Phosphorylation-dependent Changes in the R-region Interactions Contribute to Regulation of the CFTR Chloride Channel

Abstract

Cystic Fibrosis Transmembrane Conductance Regulator (CFTR), the defective protein in cystic fibrosis, is an ion channel regulated by PKA and PKC phosphorylation of its regulatory region (R-region) through a mechanism still not completely understood, preventing a full comprehension of the process involved in CFTR activation. To provide novel insights into the CFTR activation mechanism, I analyzed in situ and in vitro interactions of the R-region with other parts of CFTR at different phosphorylation conditions (PKA, PKC, PKA+PKC). For in situ analysis, I used a split-CFTR construct expressing the front half (FH;N-tail/TMD1/NBD1), back half (BH;TMD2/NBD2/C-tail) and the R-region as three separate polypeptides expressed in BHK cells. I found that PKA stimulation increased both FH-R and BH-R interactions and PKC+PKA further increased only FH-R interactions whereas PKC stimulation alone had no effect.

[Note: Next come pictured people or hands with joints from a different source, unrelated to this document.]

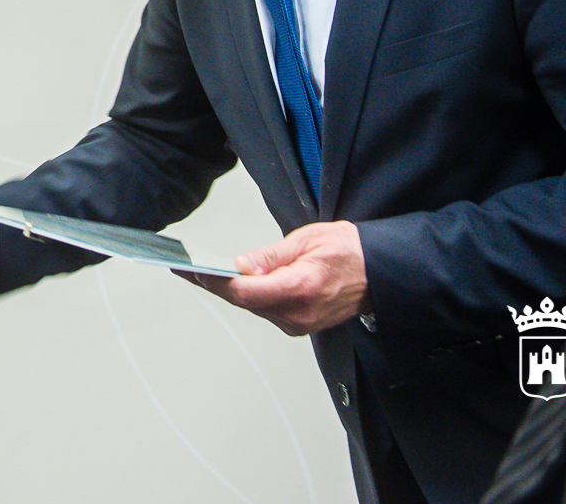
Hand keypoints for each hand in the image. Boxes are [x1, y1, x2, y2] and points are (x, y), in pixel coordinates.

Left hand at [183, 221, 368, 335]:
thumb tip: (241, 265)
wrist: (379, 272)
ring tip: (203, 272)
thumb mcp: (307, 240)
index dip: (214, 281)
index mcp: (299, 289)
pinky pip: (266, 310)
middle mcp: (297, 313)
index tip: (192, 270)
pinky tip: (236, 282)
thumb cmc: (349, 252)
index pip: (244, 291)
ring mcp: (299, 323)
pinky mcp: (300, 325)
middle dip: (215, 284)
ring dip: (231, 290)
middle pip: (244, 301)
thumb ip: (271, 256)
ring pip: (253, 307)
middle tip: (186, 268)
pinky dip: (250, 296)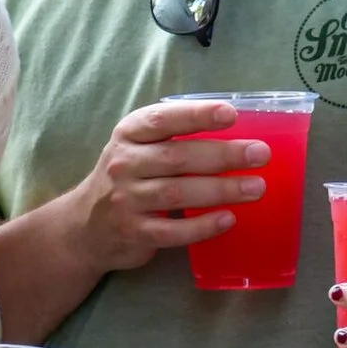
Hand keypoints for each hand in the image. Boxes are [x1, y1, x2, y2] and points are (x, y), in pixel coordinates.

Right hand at [65, 99, 269, 273]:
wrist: (85, 227)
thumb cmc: (127, 177)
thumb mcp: (137, 146)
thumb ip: (172, 136)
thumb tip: (235, 130)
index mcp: (128, 134)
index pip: (162, 120)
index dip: (197, 115)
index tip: (230, 114)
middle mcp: (124, 164)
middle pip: (178, 157)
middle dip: (223, 155)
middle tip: (260, 154)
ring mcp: (126, 200)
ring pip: (178, 193)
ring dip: (221, 190)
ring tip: (256, 188)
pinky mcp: (134, 233)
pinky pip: (172, 231)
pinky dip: (202, 226)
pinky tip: (228, 220)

Inactivation of PKC consensus site S686 (S686A) significantly reduced basal BH-R interaction and prevented the further enhancing of FH-R interactions by PKC+PKA phosphorylation that was found with the wild-type R-region. The opposite phosphomimetic mutation S686D restored basal BH-R and rescued 80% of FH-R interactions after PKC+PKA stimulation compared to wild-type levels. As the channel function is mainly stimulated by PKA phosphorylation of the R region, and this response is doubled by PKC+PKA phosphorylation, results from this thesis suggest that PKC enhances PKA effect by increasing R-region interactions with the FH. Also, PKC site S686 was found to be crucial for the PKC enhancing effect which appeared to be mediated by a permissive interaction of the R-region with the BH, allowing FH-R interactions to be enhanced by PKC. Analysis of in vitro interactions of the R-region with six polypeptides corresponding to the N- and C-terminal tails and the four cytoplasmic loops (CLs) of CFTR showed that phosphorylation strongly increased R-region interactions with both N- and C-tails of CFTR. Moreover, PKA and PKC+PKA phosphorylation reduced R-region interactions with CLs 4 and 3, respectively, a mechanism that permits the channel activation by PKA and PKC enhancing effect. All together, these results demonstrate that phosphorylation induces an R-region shift from the cytoplasmic loops to both amino and carboxyl ends of the protein, to activate the channel.